Overview of "Multiple Mellin-Barnes Integrals and Triangulations of Point Configurations"

This paper introduces a new method for the analytic evaluation of multifold Mellin-Barnes (MB) integrals, which are integrals commonly encountered in theoretical physics, especially in the context of evaluating multi-loop multi-scale Feynman integrals. The technique presented is based on the triangulation of point configurations associated with a given MB integral, offering an efficient and systematic approach to derive analytic results in terms of linear combinations of multiple series solutions.

Key Contributions

1. Triangulation Approach: The authors demonstrate a novel approach using triangulations of point configurations to evaluate MB integrals. Each triangulation corresponds to a series representation of the MB integral, allowing the method to derive these representations efficiently.
2. Computational Implementation: The technique has been implemented in a Mathematica package, MBConicHulls.wl, complementing the existing conic hull intersection method. The triangulation method surpasses previous computational approaches in efficiency, enabling the evaluation of integrals with a higher number of folds.
3. Applications to Complex Integrals: The paper showcases the application of this technique to compute new results for complex Feynman integrals, such as the off-shell massless scalar one-loop 15-point Feynman integral. It also revisits and provides improved series representations for previously studied integrals like the conformal hexagon and double box Feynman integrals.
4. Performance and Practical Utility: The presented method significantly reduces computation times compared to prior methods based on conic hull intersections. This enhancement enables the handling of MB integrals with up to 104 folds, which were previously intractable.

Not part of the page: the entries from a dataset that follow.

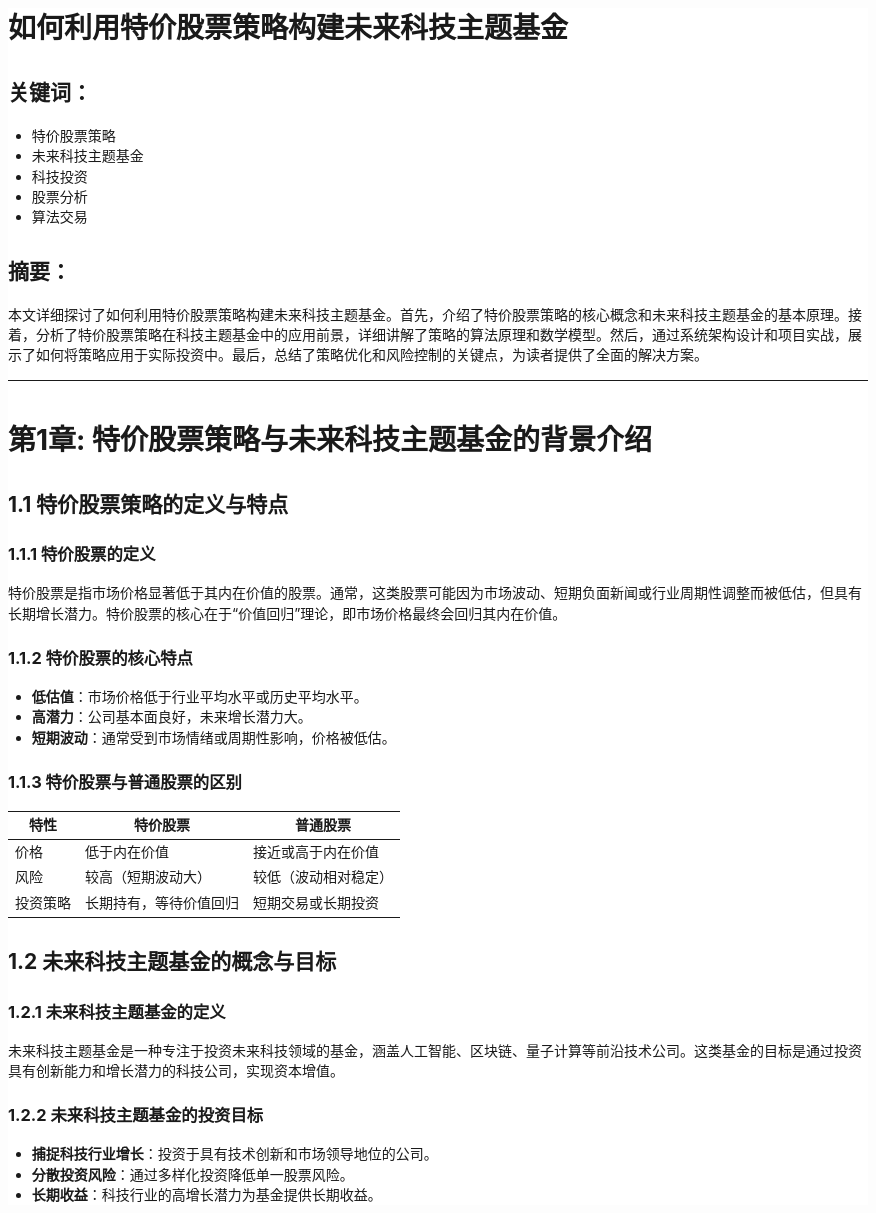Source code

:                  



# 如何利用特价股票策略构建未来科技主题基金

## 关键词：
- 特价股票策略
- 未来科技主题基金
- 科技投资
- 股票分析
- 算法交易

## 摘要：
本文详细探讨了如何利用特价股票策略构建未来科技主题基金。首先，介绍了特价股票策略的核心概念和未来科技主题基金的基本原理。接着，分析了特价股票策略在科技主题基金中的应用前景，详细讲解了策略的算法原理和数学模型。然后，通过系统架构设计和项目实战，展示了如何将策略应用于实际投资中。最后，总结了策略优化和风险控制的关键点，为读者提供了全面的解决方案。

---

# 第1章: 特价股票策略与未来科技主题基金的背景介绍

## 1.1 特价股票策略的定义与特点

### 1.1.1 特价股票的定义
特价股票是指市场价格显著低于其内在价值的股票。通常，这类股票可能因为市场波动、短期负面新闻或行业周期性调整而被低估，但具有长期增长潜力。特价股票的核心在于“价值回归”理论，即市场价格最终会回归其内在价值。

### 1.1.2 特价股票的核心特点
- **低估值**：市场价格低于行业平均水平或历史平均水平。
- **高潜力**：公司基本面良好，未来增长潜力大。
- **短期波动**：通常受到市场情绪或周期性影响，价格被低估。

### 1.1.3 特价股票与普通股票的区别
| 特性       | 特价股票                     | 普通股票                     |
|------------|------------------------------|------------------------------|
| 价格       | 低于内在价值                 | 接近或高于内在价值             |
| 风险       | 较高（短期波动大）             | 较低（波动相对稳定）             |
| 投资策略   | 长期持有，等待价值回归         | 短期交易或长期投资               |

## 1.2 未来科技主题基金的概念与目标

### 1.2.1 未来科技主题基金的定义
未来科技主题基金是一种专注于投资未来科技领域的基金，涵盖人工智能、区块链、量子计算等前沿技术公司。这类基金的目标是通过投资具有创新能力和增长潜力的科技公司，实现资本增值。

### 1.2.2 未来科技主题基金的投资目标
- **捕捉科技行业增长**：投资于具有技术创新和市场领导地位的公司。
- **分散投资风险**：通过多样化投资降低单一股票风险。
- **长期收益**：科技行业的高增长潜力为基金提供长期收益。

Numerical Results and Claims

• The authors report substantial gains in computational speed. For instance, a nine-fold MB representation for the conformal hexagon integral can be computed much faster using the triangulation method.
• They derive new, simpler series solutions for the conformal double-box and hexagon integrals, showcasing the technique's capability to explore and simplify the space of potential solutions.

Theoretical Implications

The paper's method promises potential insights into the theory of hypergeometric functions and provides a robust tool for evaluating Feynman integrals. The bijective correspondence between the regular triangulations and conic hull intersections offers a new perspective on these mathematical structures, fostering further exploration in both theoretical and applied mathematics.

Future Developments

The technique's improved computational capabilities pave the way for tackling even more complex integrals and exploring broader classes of problems in high-energy physics and related fields. Furthermore, the development of analytic tools like the presented algorithm could influence how future theoretical physics models employ MB integrals for precision calculations.

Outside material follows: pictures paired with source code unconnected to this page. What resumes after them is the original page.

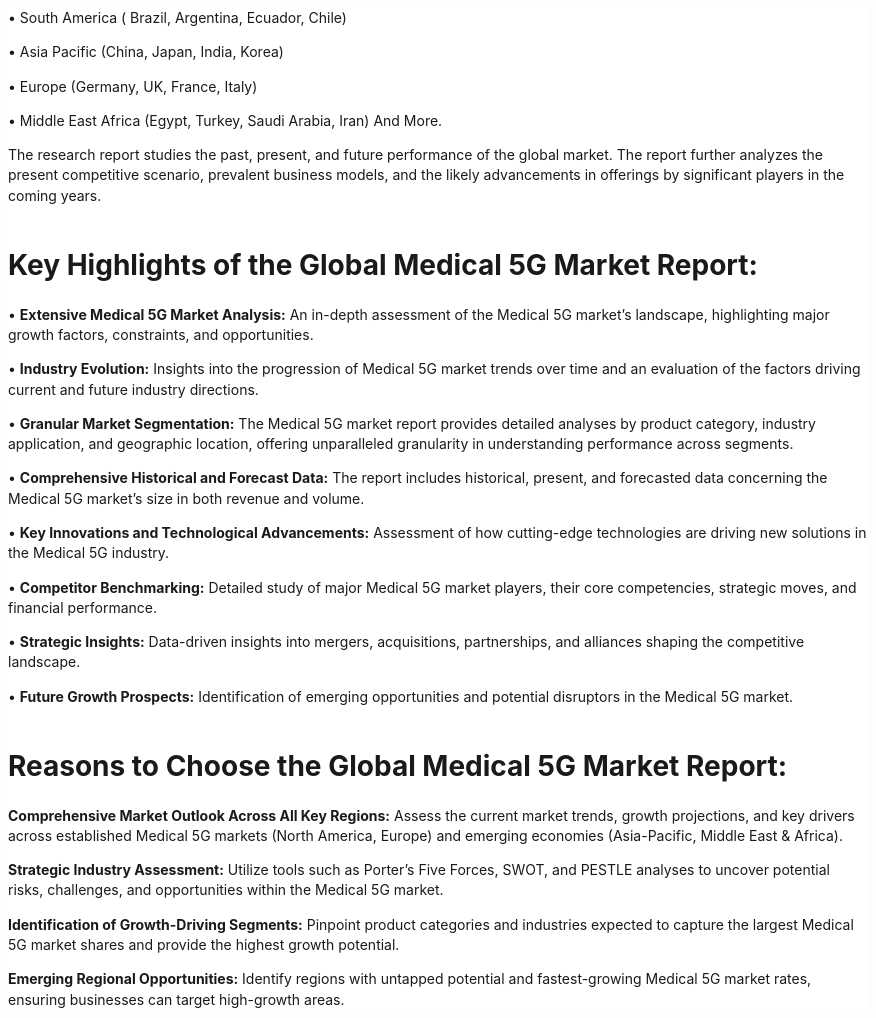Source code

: • South America ( Brazil, Argentina, Ecuador, Chile)

• Asia Pacific (China, Japan, India, Korea)

• Europe (Germany, UK, France, Italy)

• Middle East Africa (Egypt, Turkey, Saudi Arabia, Iran) And More.

The research report studies the past, present, and future performance of the global market. The report further analyzes the present competitive scenario, prevalent business models, and the likely advancements in offerings by significant players in the coming years.

# <strong>Key Highlights of the Global Medical 5G Market Report:</strong>

• <strong>Extensive Medical 5G Market Analysis:</strong> An in-depth assessment of the Medical 5G market’s landscape, highlighting major growth factors, constraints, and opportunities.

• <strong>Industry Evolution:</strong> Insights into the progression of Medical 5G market trends over time and an evaluation of the factors driving current and future industry directions.

• <strong>Granular Market Segmentation:</strong> The Medical 5G market report provides detailed analyses by product category, industry application, and geographic location, offering unparalleled granularity in understanding performance across segments.

• <strong>Comprehensive Historical and Forecast Data:</strong> The report includes historical, present, and forecasted data concerning the Medical 5G market’s size in both revenue and volume.

• <strong>Key Innovations and Technological Advancements:</strong> Assessment of how cutting-edge technologies are driving new solutions in the Medical 5G industry.

• <strong>Competitor Benchmarking:</strong> Detailed study of major Medical 5G market players, their core competencies, strategic moves, and financial performance.

• <strong>Strategic Insights:</strong> Data-driven insights into mergers, acquisitions, partnerships, and alliances shaping the competitive landscape.

• <strong>Future Growth Prospects:</strong> Identification of emerging opportunities and potential disruptors in the Medical 5G market.

# <strong>Reasons to Choose the Global Medical 5G Market Report:</strong>

<strong>Comprehensive Market Outlook Across All Key Regions:</strong>
Assess the current market trends, growth projections, and key drivers across established Medical 5G markets (North America, Europe) and emerging economies (Asia-Pacific, Middle East & Africa).

<strong>Strategic Industry Assessment:</strong>
Utilize tools such as Porter’s Five Forces, SWOT, and PESTLE analyses to uncover potential risks, challenges, and opportunities within the Medical 5G market.

<strong>Identification of Growth-Driving Segments:</strong>
Pinpoint product categories and industries expected to capture the largest Medical 5G market shares and provide the highest growth potential.

<strong>Emerging Regional Opportunities:</strong>
Identify regions with untapped potential and fastest-growing Medical 5G market rates, ensuring businesses can target high-growth areas.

In conclusion, this paper presents a significant computational advancement in the analytic evaluation of Mellin-Barnes integrals. By integrating concepts from geometry and computational algebra, the authors provide a scalable and efficient approach, markedly impacting the calculation of multifold integrals in theoretical physics. This work holds substantial promise for advancing both theoretical insights and practical computations in particle physics and beyond.